I need to download all PDF files that are linked from this webpage https://www.in.tum.de/i07/lehre/ss22/theo/.

Everything I have tried so far either does not get the files or downloads the entire website recursively.

I however am only interested in the PDFs linked to directly from this PAGE (not website).

Thanks.

3 Answers3

4

You can use wget's --no-parent (-np) and --level=depth (-l) options to control how much of the site will be mirrored by the -r option. The --no-host-directories (-nH) and --no-directories (-nd) options will also prevent wget from duplicating the remote directory structure. (Double hyphen precedes options when they are written in full, , while single hyphen precedes options when they are written in short form --no-parent is -np)

e.g. something like this:

wget -r -l 1 -nH -nd -np --ignore-case -A '*.pdf' https://www.in.tum.de/i07/lehre/ss22/theo/

By default, that will save the .pdf files in the current directory. You can use the -P option to specify a different output dir.

wget is very flexible and has a lot of options - so many that the man page can be overwhelming when you first read it, but it is definitely worth putting in some effort to read and experiment with.

JOSHIN
  • 3
cas
  • 78,579
2

You can extract the list of PDF files from the web page using wget or curl to download it, and xmlstarlet to parse the resulting HTML/XML:

curl https://www.in.tum.de/i07/lehre/ss22/theo/ |
    xmlstarlet format -H index.html 2>/dev/null |
    xmlstarlet select -t -m '//a[contains(@href,"pdf")]' -v '@href' -n

The first xmlstarlet converts HTML to XML. The second one find all the a elements and extracts each href attribute value that contains pdf.
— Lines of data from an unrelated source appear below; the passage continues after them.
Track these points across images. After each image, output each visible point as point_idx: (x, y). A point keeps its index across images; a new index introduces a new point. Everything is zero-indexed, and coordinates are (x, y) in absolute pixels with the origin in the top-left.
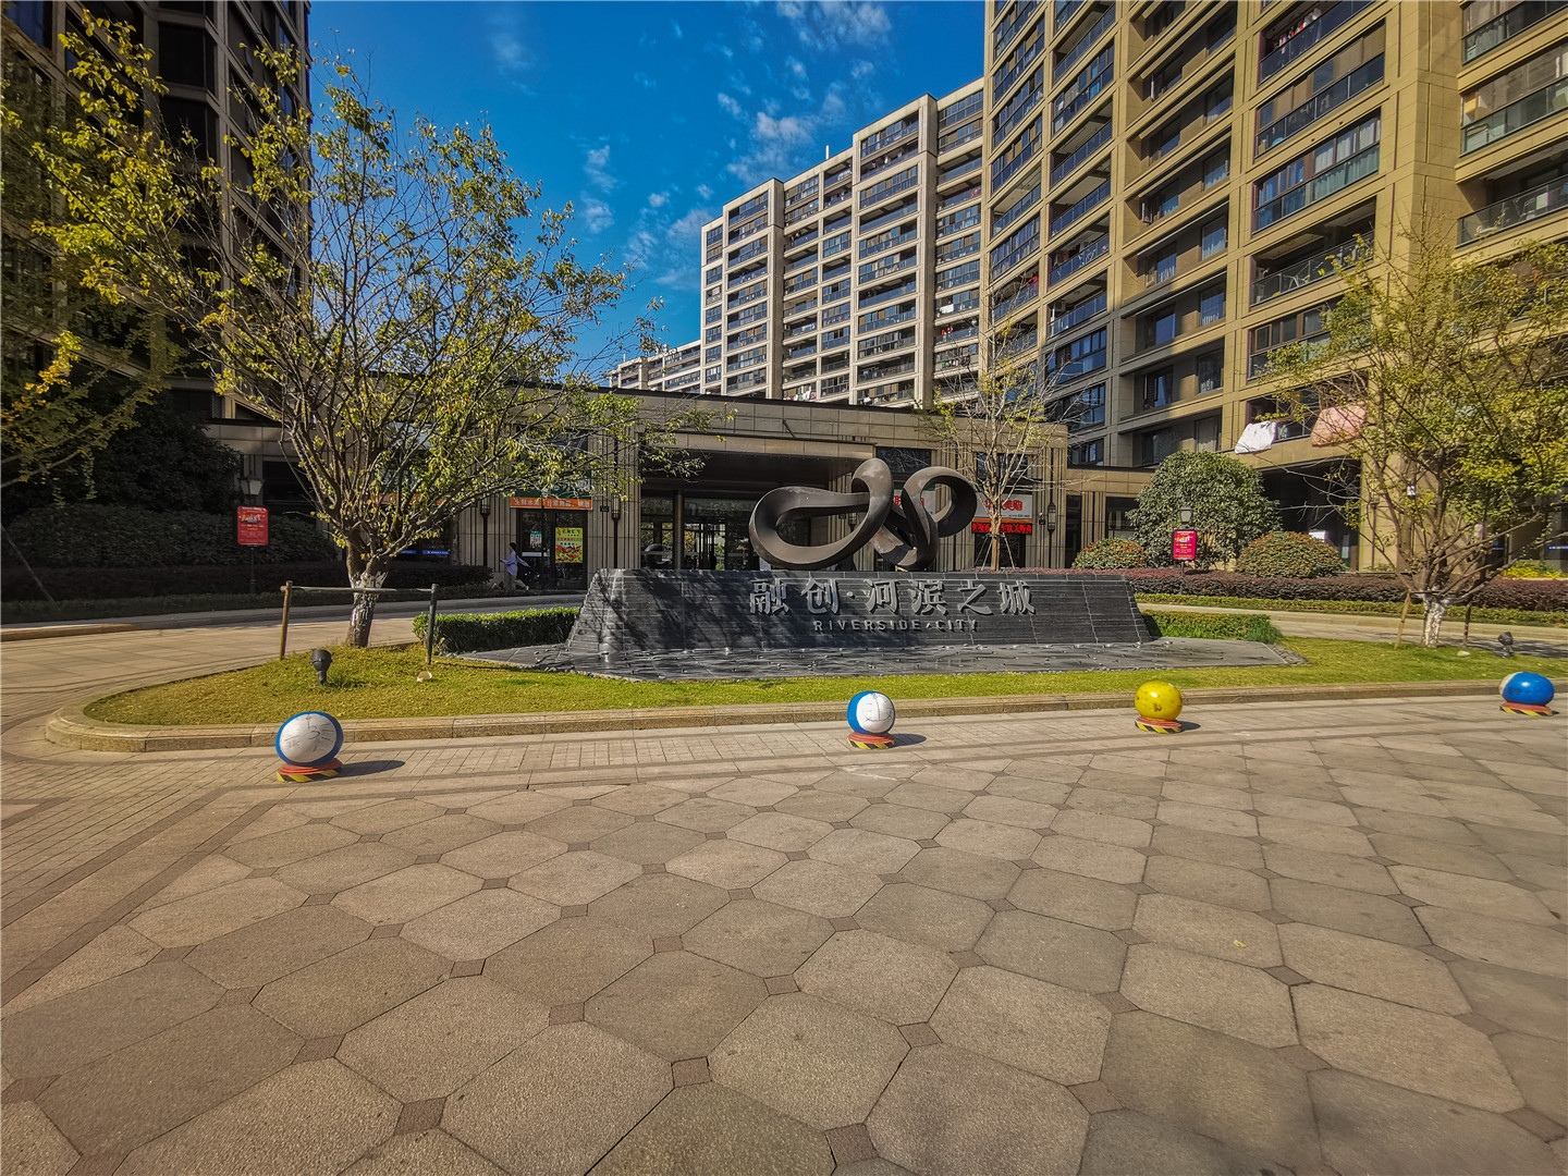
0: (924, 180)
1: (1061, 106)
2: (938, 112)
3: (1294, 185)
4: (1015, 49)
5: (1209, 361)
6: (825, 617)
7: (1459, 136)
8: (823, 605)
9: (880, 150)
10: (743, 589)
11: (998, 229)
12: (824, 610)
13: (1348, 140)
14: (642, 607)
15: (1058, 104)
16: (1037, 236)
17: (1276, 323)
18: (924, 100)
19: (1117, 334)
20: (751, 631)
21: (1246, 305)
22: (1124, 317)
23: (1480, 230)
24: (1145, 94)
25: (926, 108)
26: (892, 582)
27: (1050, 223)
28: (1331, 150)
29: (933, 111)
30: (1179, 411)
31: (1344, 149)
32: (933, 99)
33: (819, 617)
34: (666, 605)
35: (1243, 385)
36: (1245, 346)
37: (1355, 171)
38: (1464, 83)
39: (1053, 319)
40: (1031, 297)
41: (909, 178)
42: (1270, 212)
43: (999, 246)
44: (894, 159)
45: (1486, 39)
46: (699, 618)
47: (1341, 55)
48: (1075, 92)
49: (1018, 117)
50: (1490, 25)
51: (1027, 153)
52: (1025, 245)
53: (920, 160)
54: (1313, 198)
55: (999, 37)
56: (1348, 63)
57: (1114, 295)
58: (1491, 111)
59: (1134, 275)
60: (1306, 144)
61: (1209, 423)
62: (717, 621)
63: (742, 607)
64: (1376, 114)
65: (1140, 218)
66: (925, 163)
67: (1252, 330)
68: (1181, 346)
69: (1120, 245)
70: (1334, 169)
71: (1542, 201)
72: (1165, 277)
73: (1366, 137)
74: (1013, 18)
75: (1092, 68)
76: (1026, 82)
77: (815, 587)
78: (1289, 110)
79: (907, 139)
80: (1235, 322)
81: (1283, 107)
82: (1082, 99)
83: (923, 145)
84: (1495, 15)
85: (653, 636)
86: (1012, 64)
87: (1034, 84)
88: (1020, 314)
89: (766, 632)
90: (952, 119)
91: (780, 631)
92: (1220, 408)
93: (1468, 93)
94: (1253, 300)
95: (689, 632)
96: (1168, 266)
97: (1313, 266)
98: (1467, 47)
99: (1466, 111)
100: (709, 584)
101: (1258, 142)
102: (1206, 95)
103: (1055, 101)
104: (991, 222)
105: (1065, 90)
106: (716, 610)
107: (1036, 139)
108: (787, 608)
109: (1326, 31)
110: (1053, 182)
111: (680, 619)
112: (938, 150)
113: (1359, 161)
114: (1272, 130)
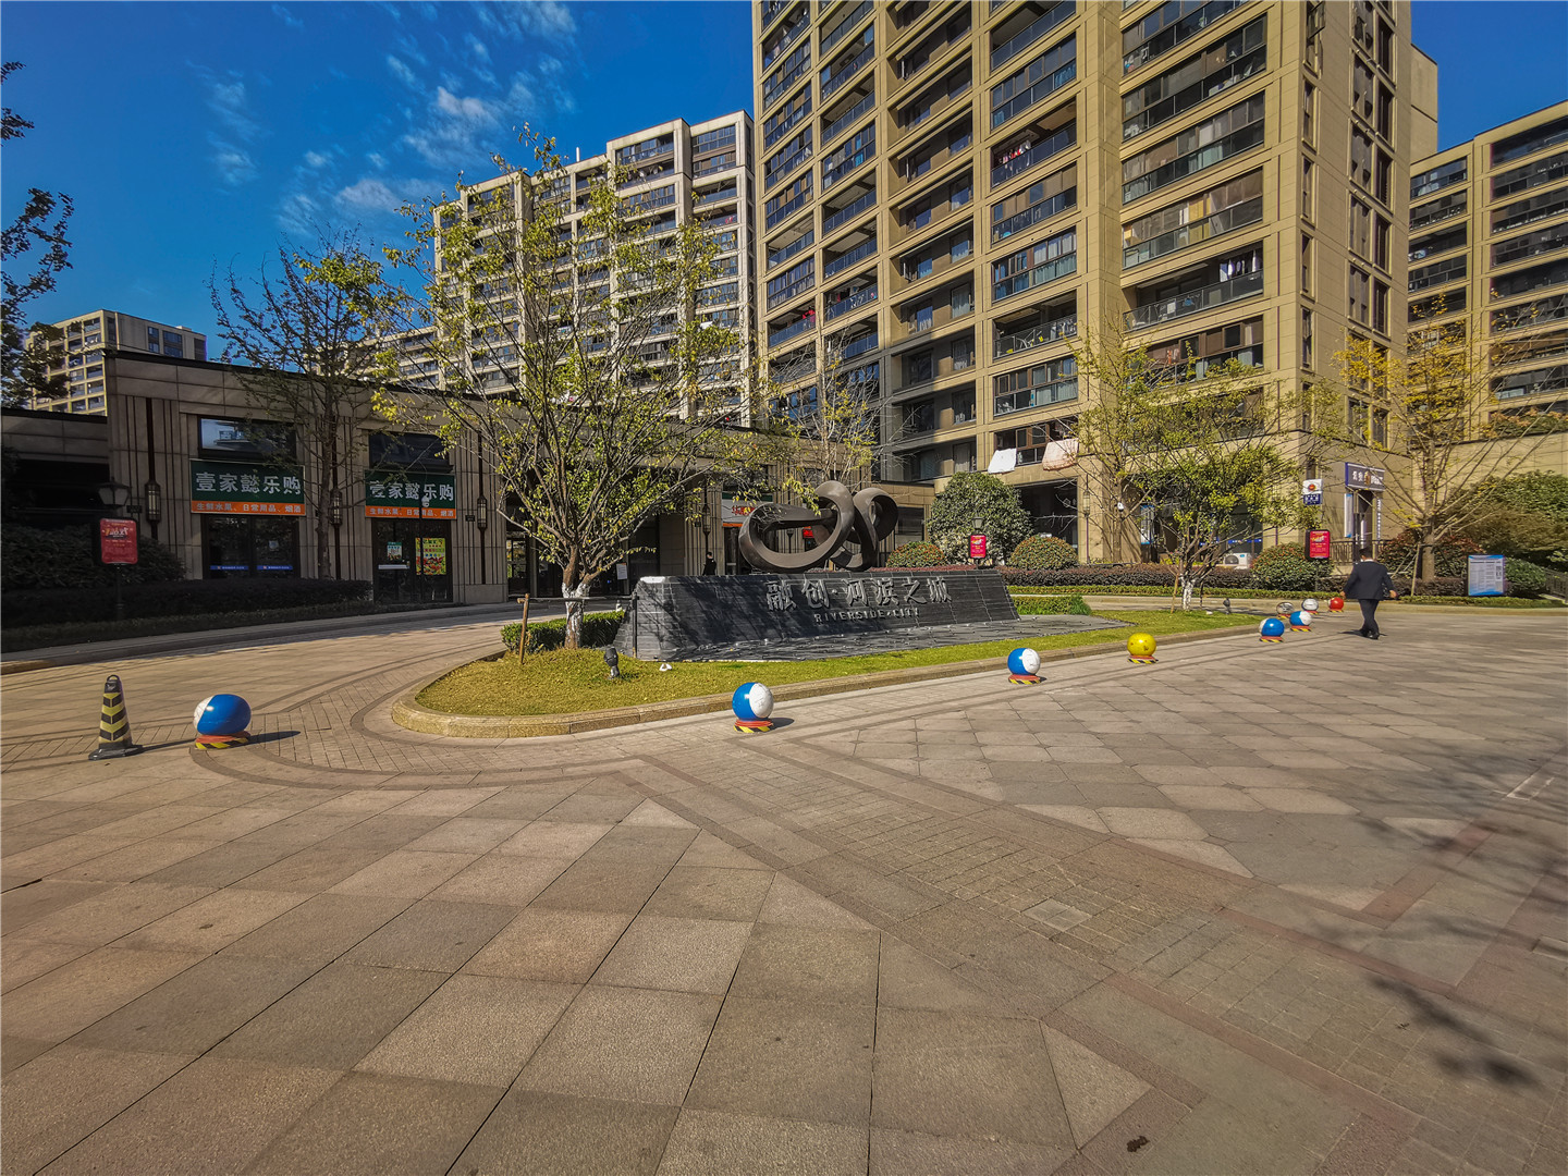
0: (682, 200)
1: (830, 167)
2: (692, 138)
3: (1021, 271)
4: (785, 105)
5: (963, 399)
6: (821, 611)
7: (1121, 254)
8: (819, 601)
9: (634, 164)
10: (760, 590)
11: (773, 263)
12: (820, 605)
13: (1055, 244)
14: (689, 609)
15: (828, 163)
16: (812, 275)
17: (1012, 373)
18: (678, 124)
19: (888, 369)
20: (772, 625)
21: (991, 358)
22: (892, 356)
23: (1134, 323)
24: (901, 173)
25: (680, 132)
26: (860, 580)
27: (824, 266)
28: (1044, 249)
29: (687, 136)
30: (942, 437)
31: (1053, 250)
32: (686, 125)
33: (817, 611)
34: (707, 606)
35: (991, 420)
36: (991, 390)
37: (1061, 268)
38: (1125, 217)
39: (829, 350)
40: (808, 329)
41: (666, 195)
42: (1004, 288)
43: (776, 278)
44: (650, 175)
45: (1135, 187)
46: (734, 616)
47: (1048, 181)
48: (841, 157)
49: (788, 168)
50: (1138, 180)
51: (799, 202)
52: (801, 281)
53: (676, 179)
54: (1034, 283)
55: (768, 90)
56: (1053, 188)
57: (884, 335)
58: (1140, 241)
59: (899, 321)
60: (1026, 242)
61: (967, 448)
62: (747, 618)
63: (763, 606)
64: (1072, 230)
65: (902, 274)
66: (681, 183)
67: (996, 378)
68: (942, 384)
69: (887, 295)
70: (1047, 264)
71: (1172, 307)
72: (925, 325)
73: (1066, 242)
74: (780, 77)
75: (856, 140)
76: (795, 138)
77: (810, 586)
78: (1014, 213)
79: (663, 158)
80: (984, 370)
81: (1010, 210)
82: (848, 166)
83: (679, 166)
84: (1143, 173)
85: (702, 633)
86: (781, 118)
87: (803, 140)
88: (799, 342)
89: (783, 625)
90: (705, 147)
91: (792, 623)
92: (975, 437)
93: (1127, 226)
94: (995, 354)
95: (728, 628)
96: (926, 317)
97: (1036, 332)
98: (1125, 192)
99: (1125, 237)
100: (736, 587)
101: (992, 233)
102: (950, 185)
103: (825, 161)
104: (767, 256)
105: (833, 153)
106: (744, 608)
107: (807, 191)
108: (795, 605)
109: (1036, 160)
110: (825, 231)
111: (720, 617)
112: (693, 174)
113: (1063, 262)
114: (1004, 226)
From there it's straightforward to download each of the extracted links. Pipe the output of the preceding block into a loop

while IFS= read -r url
do
    file="${url%\?*}"                            # Strip trailing ? parameters
    file="${file##*/}"                           # Strip leading URL path
    printf "Saving %s as %s\n" "$url" "$file"    # Report action
    curl "$url" >"$file"
done
Chris Davies
  • 116,213
  • 16
  • 160
  • 287
0

More broadly, You can use wget to download all PDFs from a webpage by using:

wget -r -l1 -H -t1 -nd -N -np -A.pdf -erobots=off --wait=2 --random-wait --limit-rate=20k [URL]
  • -r: Recursive download.
  • -l1: Only one level deep (i.e., only files directly linked from this page).
  • -H: Span hosts (follow links to other hosts).
  • -t1: Number of retries is 1.
  • -nd: Don't create a directory structure, just download all the files into the current directory.
  • -N: Turn on timestamping.
  • -np: Do not follow links to parent directories.
  • -A.pdf: Accept only files that end with .pdf.
  • -erobots=off: Ignore the robots.txt file (use carefully, respecting site's terms and conditions).
  • --wait=2: Wait 2 seconds between each retrieval.
  • --random-wait: Wait from 0.5 to 1.5 * --wait seconds between retrievals.
  • --limit-rate=20k: Limit the download rate to 20 kilobytes per second.

This parameters will avoid the "429: Too Many Requests" error.